I have this belief that life is structured like this: there’s this job thing you do, and it pays your bills. You do not love it. You’re very fortunate if you like it. It takes up much but not all of your time, and it subsidizes the other things you do. Some people get paid a lot to play at whatever they play at and they don’t have to do the job thing. They are rare and special, and I am not one of them.

That’s my job meta. I don’t like it, but I don’t think I’m eligible to transcend it because it seems that if I was I already would have. So, I believe that I need a job, and I don’t have one, and it’s messing with my head. Since I can’t through any amount of effort on my part cause a job to exist, I need to do something else meaningful to structure my time.

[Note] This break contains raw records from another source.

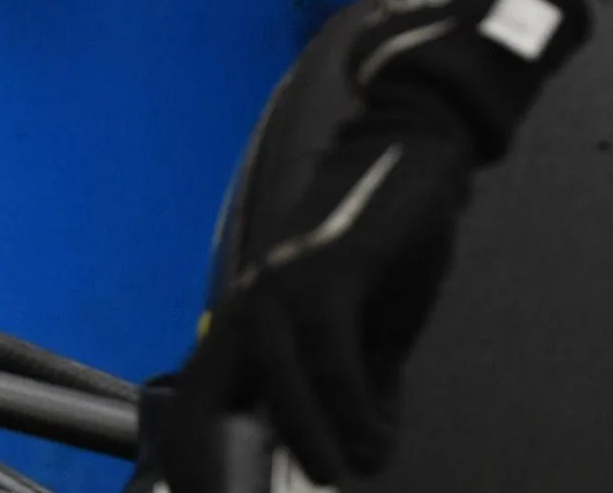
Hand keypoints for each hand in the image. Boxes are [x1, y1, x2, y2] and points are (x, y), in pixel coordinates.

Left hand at [156, 0, 590, 486]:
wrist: (416, 154)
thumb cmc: (389, 242)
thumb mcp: (370, 329)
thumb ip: (359, 384)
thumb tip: (360, 444)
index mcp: (251, 321)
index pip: (200, 402)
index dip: (196, 459)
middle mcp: (251, 304)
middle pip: (210, 402)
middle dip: (225, 465)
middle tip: (293, 492)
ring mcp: (283, 284)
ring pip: (279, 385)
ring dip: (314, 441)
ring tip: (343, 471)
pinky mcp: (327, 270)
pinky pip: (330, 357)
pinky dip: (353, 407)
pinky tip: (375, 435)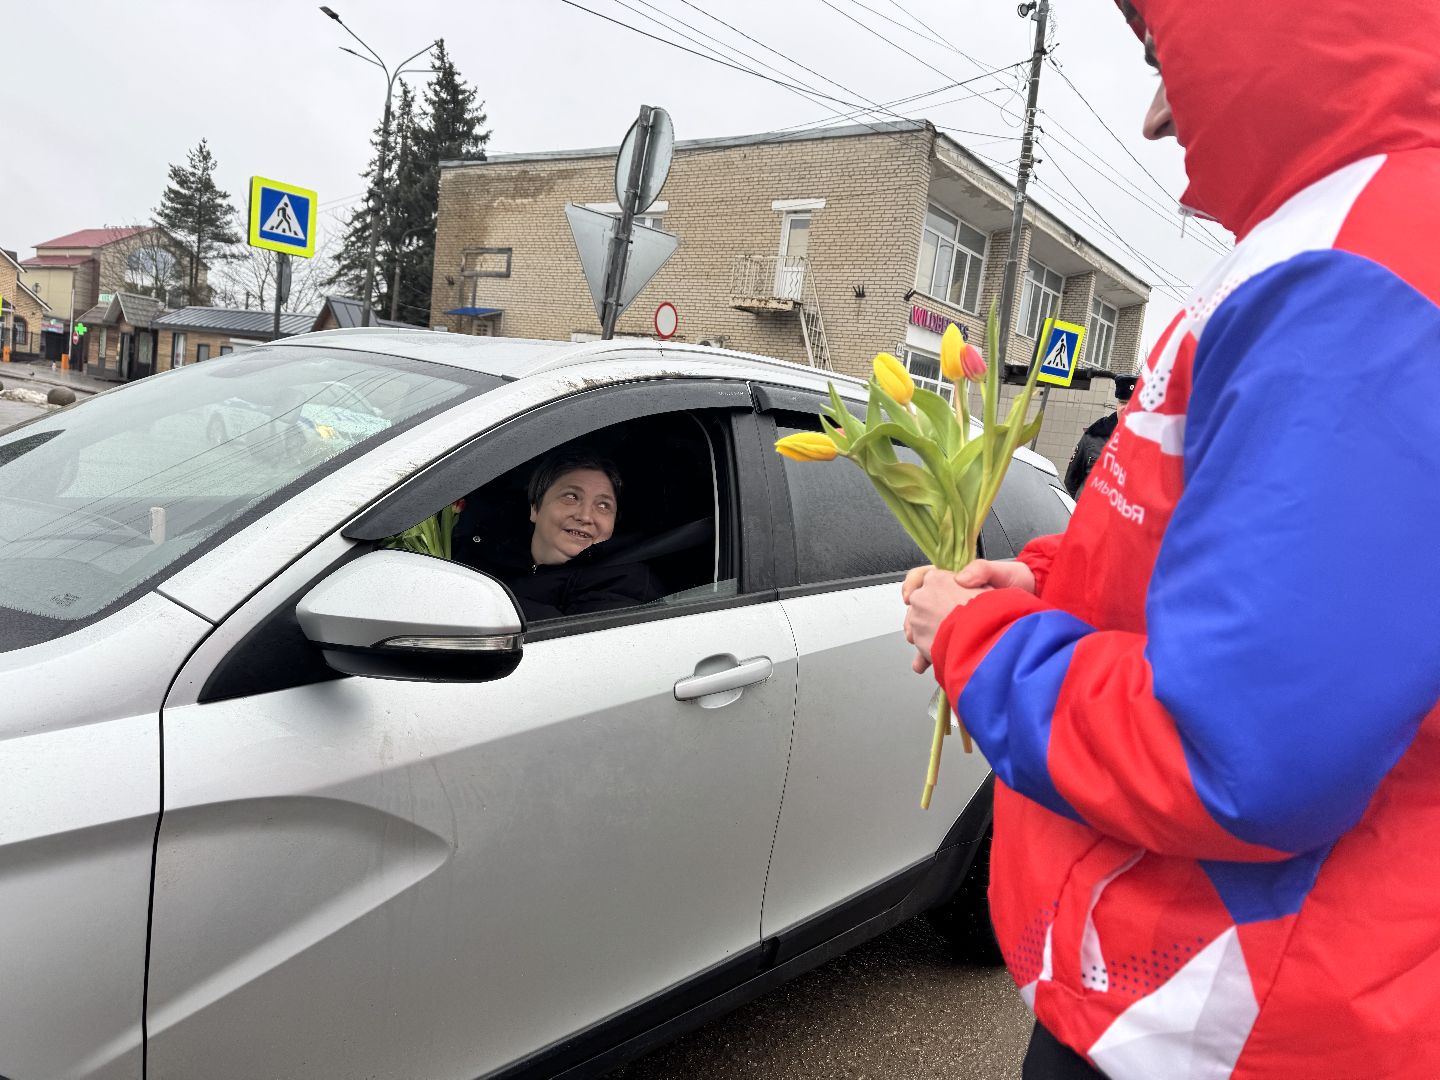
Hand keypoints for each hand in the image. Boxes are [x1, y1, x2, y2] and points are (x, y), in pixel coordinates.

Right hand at [901, 560, 1035, 673]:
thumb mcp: (1000, 571)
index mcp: (954, 579)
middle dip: (913, 621)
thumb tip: (961, 578)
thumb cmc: (1018, 582)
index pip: (922, 579)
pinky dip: (931, 655)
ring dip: (919, 642)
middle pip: (918, 607)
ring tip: (922, 654)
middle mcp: (949, 597)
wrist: (1036, 602)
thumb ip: (980, 570)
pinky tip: (927, 665)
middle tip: (914, 632)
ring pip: (925, 628)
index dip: (912, 587)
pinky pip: (939, 645)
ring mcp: (953, 617)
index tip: (910, 597)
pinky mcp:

Tomorrow I’m going to visit the WorkSource office and find out what options are available. I’m ready for some options. I’m a displaced worker, I guess, since there aren’t any ISP support gigs around here and I’m 41. I think I might be eligible for grants and scholarships.

I think I’d really like to go back to school. I’d much rather be in class than on the job market since the endless rejection, poverty, and uncertainty is, um, starting to bug the shit out of me.

I mean, sure: I love having nothing but free time. Who doesn’t? I like eating when I want, sleeping when I want, playing guitar when I want, going out when I want: it’s fun. I read all the time, I can meditate whenever I want, or do push-ups and crunches when the mood strikes rather than when I have to. The freedom is great, but apparently I just can’t stop worrying about what will happen. What will happen when my benefits run out? What will happen ifone of the minimum wage jobs I apply for actually offers me a position I really don’t want?

Anyway. Sorry about the digression. All the pics from the blues festival are here, if you want to check them out.

My next gig isn’t until July, but we’ll be playing The Pastime at the Ritzville Blues Brews & BBQs festival, which should be a total blast.